Isole Cheradi

 

Oasi Naturalistiche
Le isole Cheradi, S.Paolo e S. Pietro, hanno origini geologiche relativamente recenti circa 20.000 anni fa.
Le isole costituivano colline a circa 130 metri sul livello del mare di allora; anzi le Isole costituivano con l’attuale
Punta Rondinella lo spartiacque fra due valli fluviali di cui una correva dove ora c’è il Mar Grande. Il miglioramento climatico successivo ha portato alla fusione di buona parte dei ghiacciai e al conseguente innalzamento del livello marino; questo ha raggiunto la sua posizione attuale, metro più metro meno, circa 6.000 anni fa.

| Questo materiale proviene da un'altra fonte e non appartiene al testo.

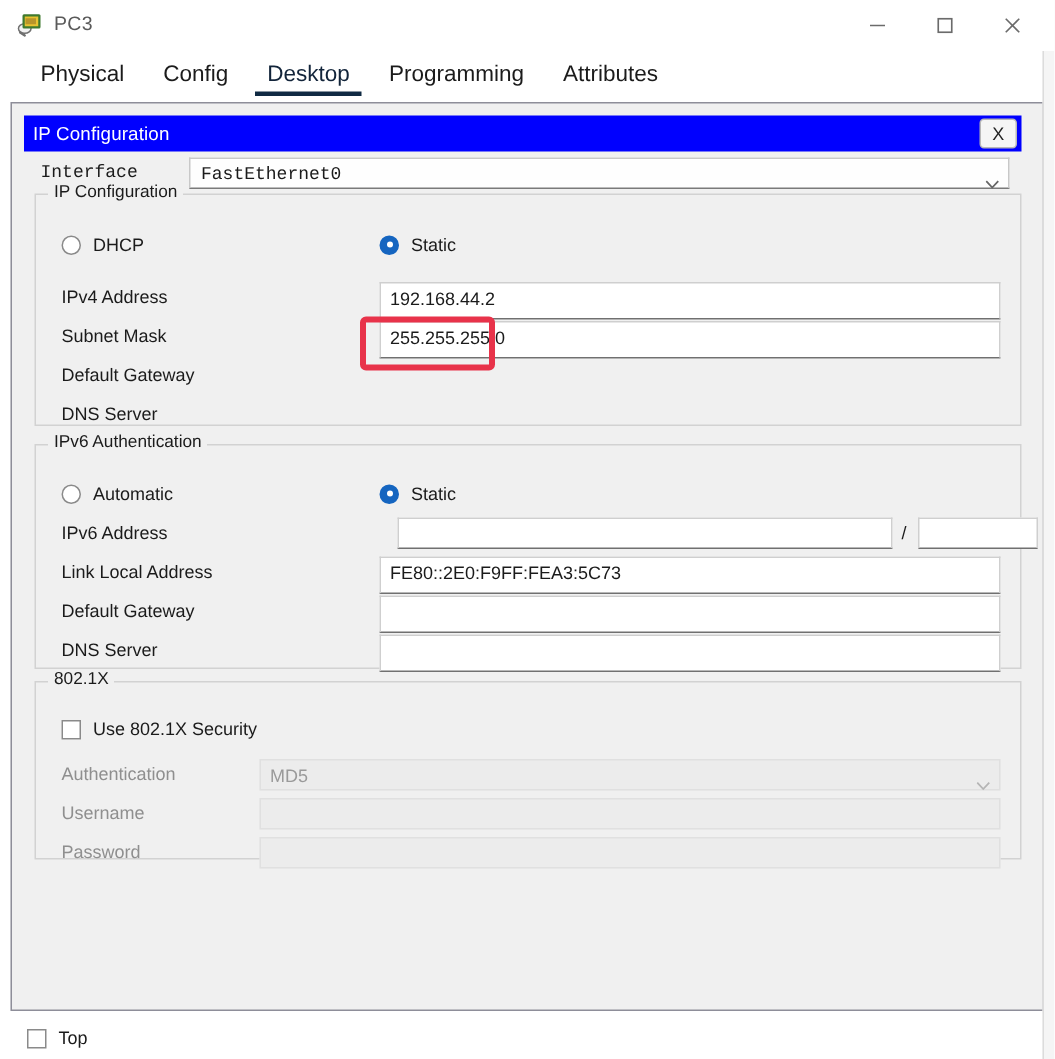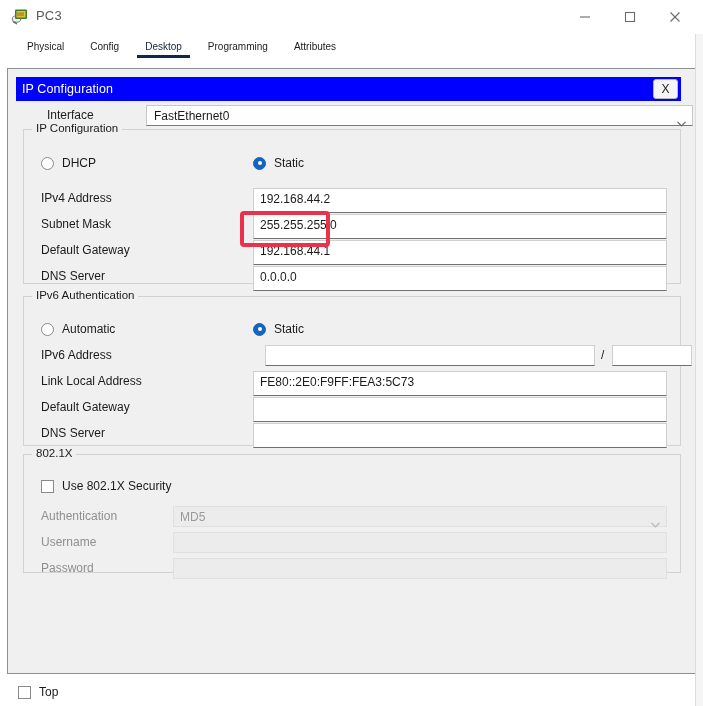--- a/index.html
+++ b/index.html
@@ -59,21 +59,21 @@
     position: absolute;
     left: 0; top: 38px;
     width: 703px; height: 27px;
     background: #ffffff;
     display: flex;
     align-items: flex-start;
     padding-left: 14px;
   }
   .tab {
     position: relative;
-    font-size: 10px;
+    font-size: 15px;
     color: #1b1b1b;
     padding: 3px 13px 6px 13px;
     white-space: nowrap;
   }
   .tab.active { color: #12243a; }
   .tab.active::after {
     content: "";
     position: absolute;
     left: 5px; right: 5px; bottom: 0;
     height: 3px;
@@ -115,22 +115,22 @@
     align-items: center;
     justify-content: center;
     font-size: 12px;
     color: #222;
     font-weight: 400;
   }
 
   
   .iface-row {
     position: absolute;
-    left: 20px; top: 36px;
-    width: 665px; height: 21px;
+    left: 0; top: 36px;
+    width: 665px; height: 21px; font-family: Liberation Mono, monospace;
   }
   .iface-label {
     position: absolute;
     left: 19px; top: 3px;
     font-size: 12px;
     color: #1b1b1b;
   }
   .combo {
     position: absolute;
     left: 118px; top: 0;
@@ -409,29 +409,23 @@
         </div>
       </div>
       <div class="row" style="top:84px;">
         <span class="row-label">Subnet Mask</span>
         <div class="field">
           <span class="field-val">255.255.255.0</span>
         </div>
       </div>
       <div class="row" style="top:110px;">
         <span class="row-label">Default Gateway</span>
-        <div class="field">
-          <span class="field-val">192.168.44.1</span>
-        </div>
       </div>
       <div class="row" style="top:136px;">
         <span class="row-label">DNS Server</span>
-        <div class="field">
-          <span class="field-val">0.0.0.0</span>
-        </div>
       </div>
     </div>
 
     <div class="highlight-box"></div>
 
     <div class="group" id="group-ipv6">
       <span class="group-legend">IPv6 Authentication</span>
 
       <div class="row" style="top:22px;">
         <div class="radio-wrap" style="left:17px; top:3px;">

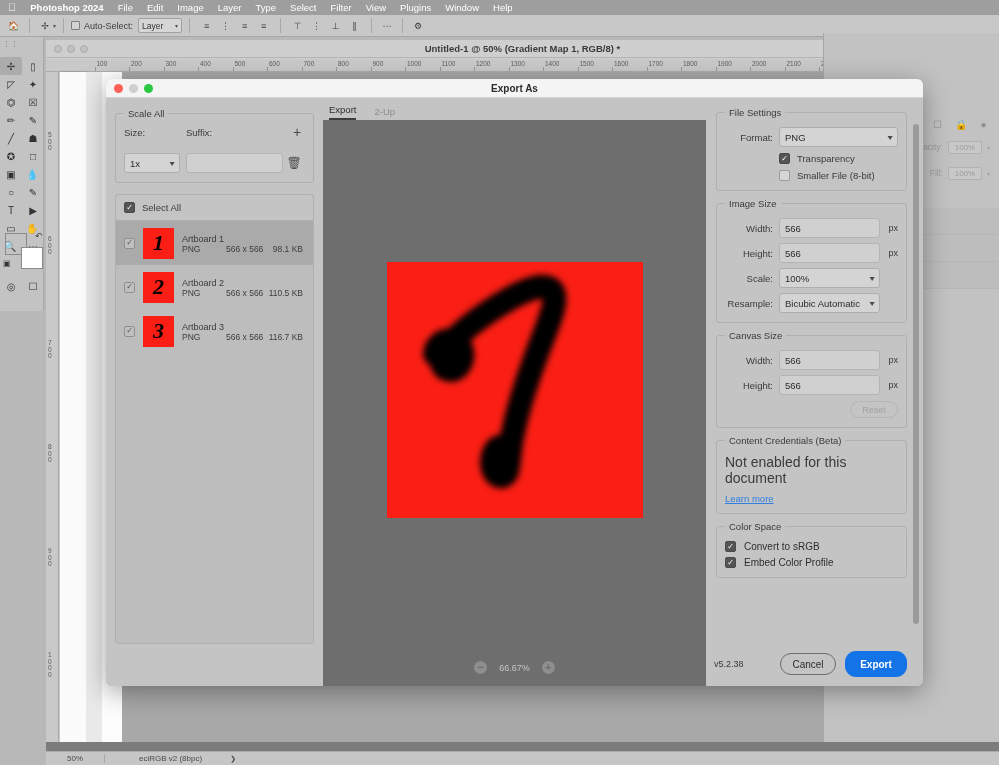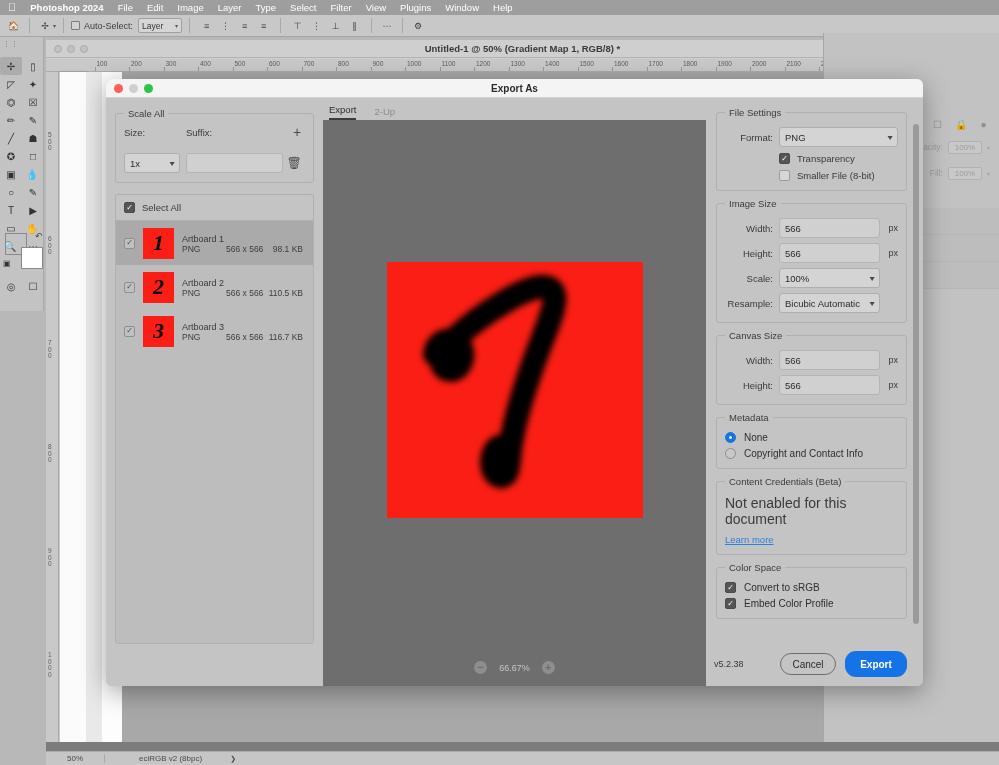--- a/index.html
+++ b/index.html
@@ -706,33 +706,25 @@
         <div class="frow">
           <span class="flabel">Width:</span>
           <span class="textbox fctl">566</span>
           <span class="funit">px</span>
         </div>
         <div class="frow">
           <span class="flabel">Height:</span>
           <span class="textbox fctl">566</span>
           <span class="funit">px</span>
         </div>
+        <div class="resetwrap">
+          <span id="reset-btn">Reset</span>
+        </div>
       </fieldset>
 
-      <fieldset class="grp">
-        <legend>Metadata</legend>
-        <div class="mrow">
-          <span class="radio on"></span>
-          <span class="ctext">None</span>
-        </div>
-        <div class="mrow">
-          <span class="radio off"></span>
-          <span class="ctext">Copyright and Contact Info</span>
-        </div>
-      </fieldset>
 
       <fieldset class="grp">
         <legend>Content Credentials (Beta)</legend>
         <div class="ctext-sm">Not enabled for this document</div>
         <a id="learn-more">Learn more</a>
       </fieldset>
 
       <fieldset class="grp">
         <legend>Color Space</legend>
         <div class="mrow">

Allora le Isole erano ben lungi dall’essere ancora tali: costituivano una penisola, più o meno larga, sempre collegata all’attuale Punta Rondinella, protesa una decina di chilometri verso il mare aperto.
In quel tempo, parallelamente all’evoluzione verso la forma ad “isola”, ne inizia prima la preistoria e quindi la storia che corre, varia e complessa, strettamente legata a quella della città dirimpettaia.
Il mare ormai stabilizzato intorno alla posizione attuale inizia lo smantellamento dell’istmo fra Punta Rondinella e Punta lo Scanno. Probabilmente in quel tempo gli abitanti dei villaggi dello Scoglio del Tonno e di Punta Rondinella si recavano su quelle terre, ancora non isole, a caccia, come testimoniano alcuni rinvenimenti effettuati, e probabilmente le utilizzavano per usi agricoli o di pascolo.
Resti di un abitato di epoca greca e poi romana sono stati trovati presso Punta Lo Scanno, di fronte alla Secca del Casale così indicata perchè i pescatori già nel Cinquecento potevano notare dalle barche sul basso fondale i resti di abitati “ingoiati dall’onde” (D’Aquino, fine Seicento). E nei dintorni dell’abitato evidenti sono le aree dedicate a necropoli, mentre su tutta l’area dell’Isola di San Pietro permangono i resti medioevali degli insediamenti rurali dei contadini.
In epoca medioevale la tradizione vuole che su entrambe le isole siano stati veri e propri monasteri di cui si leggono tracce negli scritti d’epoca; questi, dedicati a Sant’Andrea e a San Pietro, dovevano richiamare all’intorno una cospicua popolazione che doveva a sua volta popolare piccoli villaggi, poco più che masserie.
E in questo periodo le Isole servirono, a più riprese, quale ottime basi per svernare e come punto di appoggio per incursioni verso l’entroterra, alle bande di pirati, a volte vere e proprie flotte, in particolare di ottomani.
In tempi più recenti, siamo alla fine del Settecento, le isole attrassero l’attenzione del genio militare di Napoleone; su indicazione dell’Ammiraglio Villeneuve, l’Imperatore decise di fare di Taranto il suo avamposto nel Mar Mediterraneo ed a tal fine fece fortificare l’Isola di San Paolo.
L’opera fu affidata ad un Generale dell’Artiglieria, lo scrittore e poeta Laclos, che, morto subito dopo, fu sepolto nella fortificazione che da lui prese il nome di “Forte Laclos”.
Ha quindi inizio per le isole la destinazione quale strumento determinante per la difesa foranea di Taranto.
Con l’Unità d’Italia le isole furono subito sottoposte all’attenzione delle autorità marittime. Passate dai beni del Capitolo a quelli del regno, sull’Isola di San Paolo fu inizialmente costruito il Faro che doveva guidare i naviganti nel Mar Grande.
Alla fine del secolo, con la costruzione a Taranto della base navale sotto l’attenta direzione del Colonello Cugini, le isole divennero il cardine delle opere di difesa foranea previste. Sull’Isola di San Paolo furono costruite due fortificazioni: la Batteria Ammiraglio Aubry, con cannoni da 149 mm, e la Torre Corazzata Umberto I con obici da 400 mm; quest’ultima, ancora molto ben conservata, costituisce un mirabile esempio di ingegneria militare per grandiosità ed innovazione realizzativa, unico esempio sopravvissuto al mondo.